WHAT TO DO:
Give the lines of the records as a numbered list, leaving out blank lines, starting at the beginning of the records and ending at the line that contains "buluyorum: Hz. Muhammed’in".

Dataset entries
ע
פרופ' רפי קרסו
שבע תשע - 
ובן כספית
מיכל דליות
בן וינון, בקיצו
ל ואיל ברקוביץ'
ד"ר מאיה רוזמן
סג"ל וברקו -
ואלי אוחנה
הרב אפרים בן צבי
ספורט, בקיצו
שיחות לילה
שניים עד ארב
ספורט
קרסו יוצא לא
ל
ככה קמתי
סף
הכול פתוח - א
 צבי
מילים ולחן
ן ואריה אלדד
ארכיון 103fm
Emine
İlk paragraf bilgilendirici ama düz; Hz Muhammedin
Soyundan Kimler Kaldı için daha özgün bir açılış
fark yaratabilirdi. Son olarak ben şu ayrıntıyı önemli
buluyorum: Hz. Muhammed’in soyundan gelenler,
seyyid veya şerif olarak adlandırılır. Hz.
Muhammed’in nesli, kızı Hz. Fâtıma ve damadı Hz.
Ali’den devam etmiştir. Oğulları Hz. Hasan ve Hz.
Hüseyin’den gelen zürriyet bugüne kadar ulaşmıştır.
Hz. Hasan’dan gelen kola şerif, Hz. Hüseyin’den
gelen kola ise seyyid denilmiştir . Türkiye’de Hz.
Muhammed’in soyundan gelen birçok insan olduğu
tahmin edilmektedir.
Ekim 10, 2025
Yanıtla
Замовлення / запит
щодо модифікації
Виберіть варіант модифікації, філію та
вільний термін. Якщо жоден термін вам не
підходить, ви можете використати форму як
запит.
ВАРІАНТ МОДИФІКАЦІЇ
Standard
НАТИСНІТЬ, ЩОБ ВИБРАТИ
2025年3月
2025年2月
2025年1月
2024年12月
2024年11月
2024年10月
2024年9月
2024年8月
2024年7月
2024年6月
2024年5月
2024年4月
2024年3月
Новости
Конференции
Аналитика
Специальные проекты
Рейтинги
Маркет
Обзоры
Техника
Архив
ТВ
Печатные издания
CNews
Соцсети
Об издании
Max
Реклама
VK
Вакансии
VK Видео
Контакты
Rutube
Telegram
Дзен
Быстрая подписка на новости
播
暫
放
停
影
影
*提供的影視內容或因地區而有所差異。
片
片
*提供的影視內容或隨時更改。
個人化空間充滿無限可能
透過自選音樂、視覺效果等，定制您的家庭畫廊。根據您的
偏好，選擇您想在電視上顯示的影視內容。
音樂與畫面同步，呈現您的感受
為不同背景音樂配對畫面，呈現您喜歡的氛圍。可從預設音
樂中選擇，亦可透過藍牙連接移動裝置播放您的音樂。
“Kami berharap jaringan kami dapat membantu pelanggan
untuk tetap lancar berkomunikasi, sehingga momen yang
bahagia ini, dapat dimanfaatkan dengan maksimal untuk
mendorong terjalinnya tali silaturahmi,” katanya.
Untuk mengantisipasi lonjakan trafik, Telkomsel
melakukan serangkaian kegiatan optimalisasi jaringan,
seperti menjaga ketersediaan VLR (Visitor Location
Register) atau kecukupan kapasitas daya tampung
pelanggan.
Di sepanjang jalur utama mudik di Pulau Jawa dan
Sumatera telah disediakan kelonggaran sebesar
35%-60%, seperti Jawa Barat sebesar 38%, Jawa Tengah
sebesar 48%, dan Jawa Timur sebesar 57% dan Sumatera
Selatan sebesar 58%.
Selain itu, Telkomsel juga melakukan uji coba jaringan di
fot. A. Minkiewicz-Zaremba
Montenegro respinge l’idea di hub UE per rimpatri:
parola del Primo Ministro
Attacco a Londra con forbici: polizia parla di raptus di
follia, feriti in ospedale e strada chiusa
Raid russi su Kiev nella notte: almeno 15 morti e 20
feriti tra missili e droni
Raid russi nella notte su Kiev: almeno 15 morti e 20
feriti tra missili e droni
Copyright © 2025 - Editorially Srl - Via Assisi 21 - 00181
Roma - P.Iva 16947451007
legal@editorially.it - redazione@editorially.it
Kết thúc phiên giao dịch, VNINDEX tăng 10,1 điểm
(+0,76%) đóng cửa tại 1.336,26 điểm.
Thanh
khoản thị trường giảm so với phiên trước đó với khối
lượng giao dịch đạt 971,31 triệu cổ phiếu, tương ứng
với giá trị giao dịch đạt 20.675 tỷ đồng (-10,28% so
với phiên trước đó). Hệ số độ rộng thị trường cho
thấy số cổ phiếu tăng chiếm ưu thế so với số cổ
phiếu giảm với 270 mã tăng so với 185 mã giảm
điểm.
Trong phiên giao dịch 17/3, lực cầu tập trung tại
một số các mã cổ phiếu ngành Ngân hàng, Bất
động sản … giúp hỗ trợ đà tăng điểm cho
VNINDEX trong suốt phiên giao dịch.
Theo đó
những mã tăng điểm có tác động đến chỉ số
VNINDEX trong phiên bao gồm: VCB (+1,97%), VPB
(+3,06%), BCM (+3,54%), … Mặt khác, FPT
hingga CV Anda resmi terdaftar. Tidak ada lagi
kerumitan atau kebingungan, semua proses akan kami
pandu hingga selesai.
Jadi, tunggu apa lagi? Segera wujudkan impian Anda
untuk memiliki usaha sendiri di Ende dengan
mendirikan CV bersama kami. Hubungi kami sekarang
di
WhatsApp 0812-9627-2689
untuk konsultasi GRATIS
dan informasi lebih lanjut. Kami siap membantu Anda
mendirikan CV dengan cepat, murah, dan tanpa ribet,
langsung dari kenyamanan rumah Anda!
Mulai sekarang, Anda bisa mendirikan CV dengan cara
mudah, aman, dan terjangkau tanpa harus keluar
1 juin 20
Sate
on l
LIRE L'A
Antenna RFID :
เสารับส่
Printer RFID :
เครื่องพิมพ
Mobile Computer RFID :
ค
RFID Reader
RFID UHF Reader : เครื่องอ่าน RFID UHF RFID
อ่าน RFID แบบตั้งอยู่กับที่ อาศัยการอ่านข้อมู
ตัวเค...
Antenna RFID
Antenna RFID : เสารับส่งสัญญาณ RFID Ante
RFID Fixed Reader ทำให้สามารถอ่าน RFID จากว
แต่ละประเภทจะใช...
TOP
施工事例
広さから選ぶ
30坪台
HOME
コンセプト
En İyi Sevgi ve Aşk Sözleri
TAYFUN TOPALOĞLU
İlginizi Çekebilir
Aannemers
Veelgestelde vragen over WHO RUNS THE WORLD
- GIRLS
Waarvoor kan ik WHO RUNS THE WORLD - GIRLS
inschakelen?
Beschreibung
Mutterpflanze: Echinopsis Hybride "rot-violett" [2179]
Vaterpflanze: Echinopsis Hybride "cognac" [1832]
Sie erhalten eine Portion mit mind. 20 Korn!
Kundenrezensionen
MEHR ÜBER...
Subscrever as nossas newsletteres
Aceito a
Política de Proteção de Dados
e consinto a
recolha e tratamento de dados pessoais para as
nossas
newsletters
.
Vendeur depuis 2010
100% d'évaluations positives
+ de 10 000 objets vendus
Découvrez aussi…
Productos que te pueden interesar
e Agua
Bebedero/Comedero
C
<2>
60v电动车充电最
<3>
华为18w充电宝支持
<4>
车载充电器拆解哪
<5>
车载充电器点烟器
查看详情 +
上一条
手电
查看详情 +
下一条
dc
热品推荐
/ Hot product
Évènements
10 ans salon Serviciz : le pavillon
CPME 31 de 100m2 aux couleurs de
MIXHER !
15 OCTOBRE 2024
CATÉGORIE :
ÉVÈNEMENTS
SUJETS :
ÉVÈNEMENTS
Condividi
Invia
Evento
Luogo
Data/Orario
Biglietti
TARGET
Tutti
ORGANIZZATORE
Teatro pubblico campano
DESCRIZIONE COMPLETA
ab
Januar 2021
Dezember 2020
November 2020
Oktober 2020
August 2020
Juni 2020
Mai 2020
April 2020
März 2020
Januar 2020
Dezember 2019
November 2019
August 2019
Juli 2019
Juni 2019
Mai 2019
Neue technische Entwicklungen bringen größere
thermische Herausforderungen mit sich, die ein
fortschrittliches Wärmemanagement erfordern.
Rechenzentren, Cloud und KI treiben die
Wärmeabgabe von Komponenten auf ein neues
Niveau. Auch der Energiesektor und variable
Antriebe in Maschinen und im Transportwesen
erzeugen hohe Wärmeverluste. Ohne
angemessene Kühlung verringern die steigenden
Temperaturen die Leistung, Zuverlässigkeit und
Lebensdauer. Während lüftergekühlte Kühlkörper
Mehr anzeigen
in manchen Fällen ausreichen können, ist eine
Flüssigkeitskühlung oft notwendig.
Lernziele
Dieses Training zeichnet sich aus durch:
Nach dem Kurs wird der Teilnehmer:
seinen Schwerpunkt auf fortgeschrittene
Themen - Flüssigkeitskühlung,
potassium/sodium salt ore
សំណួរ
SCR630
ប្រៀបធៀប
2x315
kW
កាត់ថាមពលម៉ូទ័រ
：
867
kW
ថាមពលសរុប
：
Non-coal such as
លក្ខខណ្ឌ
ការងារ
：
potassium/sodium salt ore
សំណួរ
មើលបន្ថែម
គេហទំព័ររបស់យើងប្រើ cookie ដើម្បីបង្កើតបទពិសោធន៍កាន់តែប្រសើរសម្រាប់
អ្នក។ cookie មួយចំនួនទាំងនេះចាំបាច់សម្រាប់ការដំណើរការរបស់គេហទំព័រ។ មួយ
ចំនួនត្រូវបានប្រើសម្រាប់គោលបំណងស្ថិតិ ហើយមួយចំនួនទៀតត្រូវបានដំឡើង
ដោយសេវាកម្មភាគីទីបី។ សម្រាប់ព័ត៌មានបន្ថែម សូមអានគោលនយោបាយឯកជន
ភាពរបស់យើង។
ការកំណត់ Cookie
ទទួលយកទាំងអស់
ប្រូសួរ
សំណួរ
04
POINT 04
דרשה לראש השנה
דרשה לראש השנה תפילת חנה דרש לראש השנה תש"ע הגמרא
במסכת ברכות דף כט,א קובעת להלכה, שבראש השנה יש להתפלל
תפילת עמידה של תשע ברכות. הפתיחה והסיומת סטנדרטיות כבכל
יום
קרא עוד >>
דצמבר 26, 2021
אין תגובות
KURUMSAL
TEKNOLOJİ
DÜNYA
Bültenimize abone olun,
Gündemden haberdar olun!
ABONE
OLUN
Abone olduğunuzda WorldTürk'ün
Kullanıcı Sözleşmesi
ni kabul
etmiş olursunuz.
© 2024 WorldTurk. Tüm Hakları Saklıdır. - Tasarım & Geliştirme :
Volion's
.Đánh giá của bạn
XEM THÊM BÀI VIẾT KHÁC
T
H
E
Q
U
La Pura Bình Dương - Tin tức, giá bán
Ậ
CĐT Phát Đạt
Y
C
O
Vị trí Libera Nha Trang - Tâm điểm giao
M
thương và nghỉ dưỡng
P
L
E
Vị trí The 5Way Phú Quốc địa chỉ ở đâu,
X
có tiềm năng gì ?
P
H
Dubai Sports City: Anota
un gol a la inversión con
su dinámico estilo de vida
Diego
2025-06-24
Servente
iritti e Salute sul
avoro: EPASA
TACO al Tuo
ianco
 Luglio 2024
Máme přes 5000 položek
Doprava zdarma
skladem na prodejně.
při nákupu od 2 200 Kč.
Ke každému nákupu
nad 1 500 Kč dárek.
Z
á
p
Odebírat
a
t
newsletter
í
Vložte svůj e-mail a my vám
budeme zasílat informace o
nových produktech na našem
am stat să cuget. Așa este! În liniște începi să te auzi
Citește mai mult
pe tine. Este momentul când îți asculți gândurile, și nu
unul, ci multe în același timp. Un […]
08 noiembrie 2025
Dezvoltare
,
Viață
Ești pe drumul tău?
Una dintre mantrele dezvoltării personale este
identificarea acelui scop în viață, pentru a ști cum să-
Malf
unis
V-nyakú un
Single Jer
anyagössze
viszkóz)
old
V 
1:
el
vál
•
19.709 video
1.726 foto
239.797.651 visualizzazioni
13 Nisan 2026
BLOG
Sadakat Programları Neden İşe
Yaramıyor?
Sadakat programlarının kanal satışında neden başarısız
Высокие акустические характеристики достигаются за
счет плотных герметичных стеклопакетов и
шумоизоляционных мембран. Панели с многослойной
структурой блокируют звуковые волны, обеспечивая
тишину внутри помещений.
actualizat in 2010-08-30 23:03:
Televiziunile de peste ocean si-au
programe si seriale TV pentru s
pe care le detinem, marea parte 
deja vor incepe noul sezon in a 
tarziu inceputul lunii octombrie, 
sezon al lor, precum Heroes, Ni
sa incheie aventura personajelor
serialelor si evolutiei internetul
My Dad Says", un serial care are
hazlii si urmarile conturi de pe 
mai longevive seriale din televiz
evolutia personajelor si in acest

OUTPUT OF THE EXERCISE:
1. ע
2. פרופ' רפי קרסו
3. שבע תשע - 
4. ובן כספית
5. מיכל דליות
6. בן וינון, בקיצו
7. ל ואיל ברקוביץ'
8. ד"ר מאיה רוזמן
9. סג"ל וברקו -
10. ואלי אוחנה
11. הרב אפרים בן צבי
12. ספורט, בקיצו
13. שיחות לילה
14. שניים עד ארב
15. ספורט
16. קרסו יוצא לא
17. ל
18. ככה קמתי
19. סף
20. הכול פתוח - א
21.  צבי
22. מילים ולחן
23. ן ואריה אלדד
24. ארכיון 103fm
25. Emine
26. İlk paragraf bilgilendirici ama düz; Hz Muhammedin
27. Soyundan Kimler Kaldı için daha özgün bir açılış
28. fark yaratabilirdi. Son olarak ben şu ayrıntıyı önemli
29. buluyorum: Hz. Muhammed’in soyundan gelenler,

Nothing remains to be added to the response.